Espero que haja um entendimento melhor do samba em relação ao mercado da música e se abram, principalmente, mais oportunidades midiáticas para nós. Que os sambistas que venham a alcançar um lugar de destaque tenham consciência do que representam para todo o movimento do samba. Entender que não é um modismo, o que fazemos tem uma ancestralidade, uma referência de algo que foi feito durante muito tempo e por uma galera que sofreu muito para botar o samba onde está hoje. Espero que surjam oportunidades e a gente consiga ocupar esses espaços, falar bem neles, conquistar novos públicos. Hoje temos um nicho de mercado um pouco menor que anteriormente, então precisamos angariar mais público e trazer mais artistas para a cena musical. Conquistar ainda mais jovens para curtir a música que a gente faz.

Foto: Michelle Beff

 Quais são os seus projetos pessoais e caminhos profissionais por vir?

Lançamos agora o Na Boca do Povo, que trata da desconstrução de algumas respostas que a gente aprende na vida e reproduzimos sem questioná-las. É um partido alto de pergunta e resposta, ainda guarda a mesma estética musical do samba raiz, e trouxemos uma linguagem nova para dentro dessa abordagem. Viralizamos nas redes sociais com essa música através de alguns artistas e páginas como a Mídia Ninja e Quebrando o Tabu, chegamos ao programa de TV da Eliana, no quadro Famosos da Internet, etc. Gravei um clipe a partir de toda a nossa correria como artista independente, tenho oito músicas gravadas para lançar nos próximos meses e há poucas semanas fui convidado para participar de uma cena da novela da Globo, Todas as Flores, cantando minha música Na Boca do Povo. Temos outras músicas também pra lançar, inclusive uma que trata de um novo conceito de família, de relações homoafetivas, Eu Vos Declaro, que também possui uma abordagem política muito forte, as faixas já estão gravadas, e virão em breve.

É uma pancada pra dentro do meio do samba, mas acho que te ajuda também ser de uma família tradicional do meio para ter um pouco mais de receptividade pelos mais velhos e de uma forma geral…

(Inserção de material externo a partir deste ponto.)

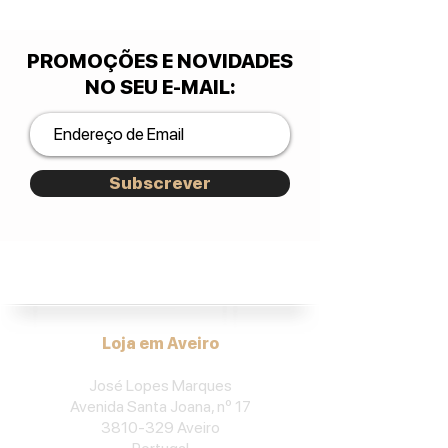
PROMOÇÕES E NOVIDADES
NO SEU E-MAIL
:
Subscrever
José Lopes Marques.
Loja em Aveiro
José Lopes Marques
Avenida Santa Joana, nº 17
3810-329
Aveiro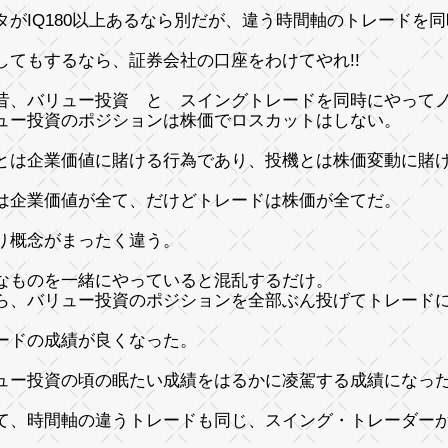
タがIQ180以上あるなら別だが、違う時間軸のトレードを同時
してもするなら、証券会社の口座をわけてやれ!!
昔、バリュー投資 と スイングトレードを同時にやって
ュー投資のポジションは株価でロスカットはしない。
とは企業価値に賭ける行為であり、投機とは株価変動に
は企業価値が全て、だけどトレードは株価が全てだ。
り概念がまったく違う。
なものを一緒にやっていると混乱するだけ。
ら、バリュー投資のポジションを全部ぶん投げてトレード
ードの成績が良くなった。
ュー投資の頃の眠たい成績をはるかに凌駕する成績になっ
て、時間軸の違うトレードも同じ、スイング・トレーダー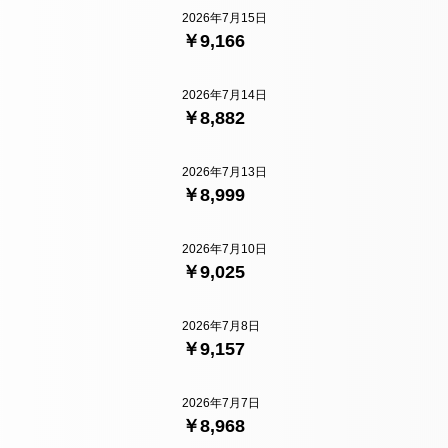
2026年7月15日
￥9,166
2026年7月14日
￥8,882
2026年7月13日
￥8,999
2026年7月10日
￥9,025
2026年7月8日
￥9,157
2026年7月7日
￥8,968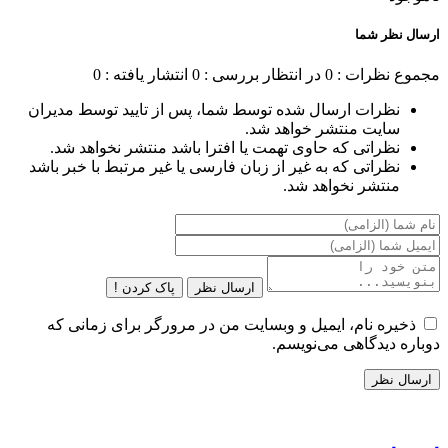
ارسال نظر شما
مجموع نظرات : 0
در انتظار بررسی : 0
انتشار یافته : 0
نظرات ارسال شده توسط شما، پس از تایید توسط مدیران
سایت منتشر خواهد شد.
نظراتی که حاوی تهمت یا افترا باشد منتشر نخواهد شد.
نظراتی که به غیر از زبان فارسی یا غیر مرتبط با خبر باشد
منتشر نخواهد شد.
ارسال نظر
پاک کردن !
ذخیره نام، ایمیل و وبسایت من در مرورگر برای زمانی که
دوباره دیدگاهی می‌نویسم.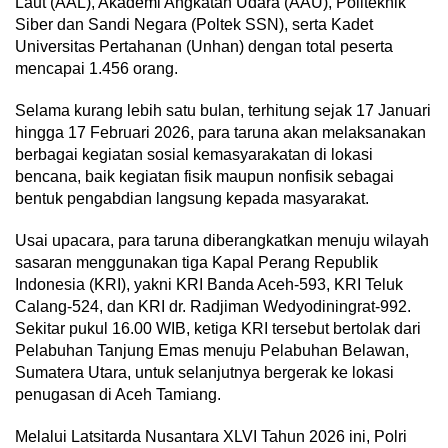
Laut (AAL), Akademi Angkatan Udara (AAU), Politeknik
Siber dan Sandi Negara (Poltek SSN), serta Kadet
Universitas Pertahanan (Unhan) dengan total peserta
mencapai 1.456 orang.
Selama kurang lebih satu bulan, terhitung sejak 17 Januari
hingga 17 Februari 2026, para taruna akan melaksanakan
berbagai kegiatan sosial kemasyarakatan di lokasi
bencana, baik kegiatan fisik maupun nonfisik sebagai
bentuk pengabdian langsung kepada masyarakat.
Usai upacara, para taruna diberangkatkan menuju wilayah
sasaran menggunakan tiga Kapal Perang Republik
Indonesia (KRI), yakni KRI Banda Aceh-593, KRI Teluk
Calang-524, dan KRI dr. Radjiman Wedyodiningrat-992.
Sekitar pukul 16.00 WIB, ketiga KRI tersebut bertolak dari
Pelabuhan Tanjung Emas menuju Pelabuhan Belawan,
Sumatera Utara, untuk selanjutnya bergerak ke lokasi
penugasan di Aceh Tamiang.
Melalui Latsitarda Nusantara XLVI Tahun 2026 ini, Polri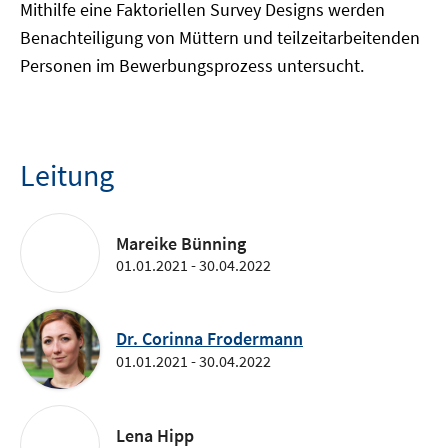
Mithilfe eine Faktoriellen Survey Designs werden
Benachteiligung von Müttern und teilzeitarbeitenden
Personen im Bewerbungsprozess untersucht.
Leitung
Mareike Bünning
01.01.2021 - 30.04.2022
Dr. Corinna Frodermann
01.01.2021 - 30.04.2022
Lena Hipp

Quando comecei a cantar essas coisas para dentro do samba chocava muito, não era conhecido, principalmente a galera mais antiga. Mas com certeza ajuda o cara falar: esse aí é neto de fulano, sobrinho de sicrano, filho de não sei quem, já está trazendo isso lá de trás. Acaba tendo uma chancela, tivemos música gravada pelo Zeca Pagodinho que também dá uma chancelada enquanto compositor. O pessoal tem visto que estamos correndo atrás, onde estamos chegando, ouvindo coisas que nunca foram faladas no samba ou talvez de uma maneira velada e são importantes de ser faladas de modo mais explícito. Não sei citar alguém ou algum outro samba, mas em geral as relações homoafetivas sempre foram tratadas como forma de deboche e escárnio e gozação, nunca de maneira respeitosa e acolhedora. Fazemos isso para o nosso samba de hoje, pois acredito que esse seja um modelo pro samba dos novos tempos.